My Approach to Helping
My approach to therapy is rooted in compassion, collaboration, and authenticity. It's important to me that I don't hide my own humanity when working with clients, and that I honour clients' own knowledge and experience within the therapy environment. In my role as a therapist, I believe my job is to facilitate "helpful conversations" - conversations that will allow clients to view their lives, including the problems that they're experiencing as well as their strengths and capabilities, through a new lens. I appreciate and encourage the diversity of human experience; I believe in the power of thoughtful humour; and I hope to create a safe and inviting space for clients to discuss their deepest concerns and ultimately work towards living their best lives.
What I Love about Being a Psychotherapist
It is a privilege for me to be a therapist and bear witness to both the pain and triumphs of my clients' lives. At the end of the day, we're all human beings - we all have moments of crisis and struggle, and we all have moments of hopefulness and joy. I love being a therapist because I get to participate in people's journeys from crisis to joyfulness and living the lives they truly want, and I truly can't think of anything more fulfilling than that.

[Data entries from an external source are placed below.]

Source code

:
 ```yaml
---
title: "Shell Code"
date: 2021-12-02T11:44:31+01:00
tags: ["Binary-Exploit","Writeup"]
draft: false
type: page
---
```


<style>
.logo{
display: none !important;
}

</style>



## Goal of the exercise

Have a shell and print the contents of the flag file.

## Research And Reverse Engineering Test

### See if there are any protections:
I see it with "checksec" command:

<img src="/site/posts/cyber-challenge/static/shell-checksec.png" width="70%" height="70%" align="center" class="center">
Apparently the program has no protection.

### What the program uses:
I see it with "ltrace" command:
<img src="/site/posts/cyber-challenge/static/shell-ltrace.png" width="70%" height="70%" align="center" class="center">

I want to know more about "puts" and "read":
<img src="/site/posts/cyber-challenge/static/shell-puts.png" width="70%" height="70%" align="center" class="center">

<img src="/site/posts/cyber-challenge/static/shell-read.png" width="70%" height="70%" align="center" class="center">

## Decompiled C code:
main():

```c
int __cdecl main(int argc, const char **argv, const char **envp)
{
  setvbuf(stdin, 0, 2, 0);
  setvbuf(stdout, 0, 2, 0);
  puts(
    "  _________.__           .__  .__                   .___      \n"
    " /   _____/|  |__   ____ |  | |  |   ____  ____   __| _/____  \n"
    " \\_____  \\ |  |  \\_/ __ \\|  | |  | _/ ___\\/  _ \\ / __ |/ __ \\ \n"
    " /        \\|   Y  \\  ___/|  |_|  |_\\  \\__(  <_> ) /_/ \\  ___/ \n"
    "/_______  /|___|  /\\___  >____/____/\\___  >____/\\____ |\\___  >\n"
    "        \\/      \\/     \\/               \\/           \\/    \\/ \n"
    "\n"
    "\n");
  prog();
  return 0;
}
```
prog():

Important Factors for Choosing a Therapist
Therapy is a highly personal experience and choosing a therapist is no different. There are a number of factors which are important in choosing a therapist, including the therapist's education and participation in ongoing professional development activities, level of experience, and therapeutic approachuse of therapy modalities. However, I believe the most important factor in choosing a therapist is good rapport; that is, the strength of the relationship you share with your therapist. A strong therapeutic relationship is essential for helping you work towards your counselling goals. If you do not have a strong rapport with your therapist - if your therapist is not someone who you can trust to be vulnerable with, someone who you can feel comfortable with, or someone who you feel respects you - then everything else about the therapist's training becomes less important. Finding a therapist who is the right fit for you, with whom you have a strong rapport, can be a bit of trial and error; don't give up if you don't find it with the first therapist you meet!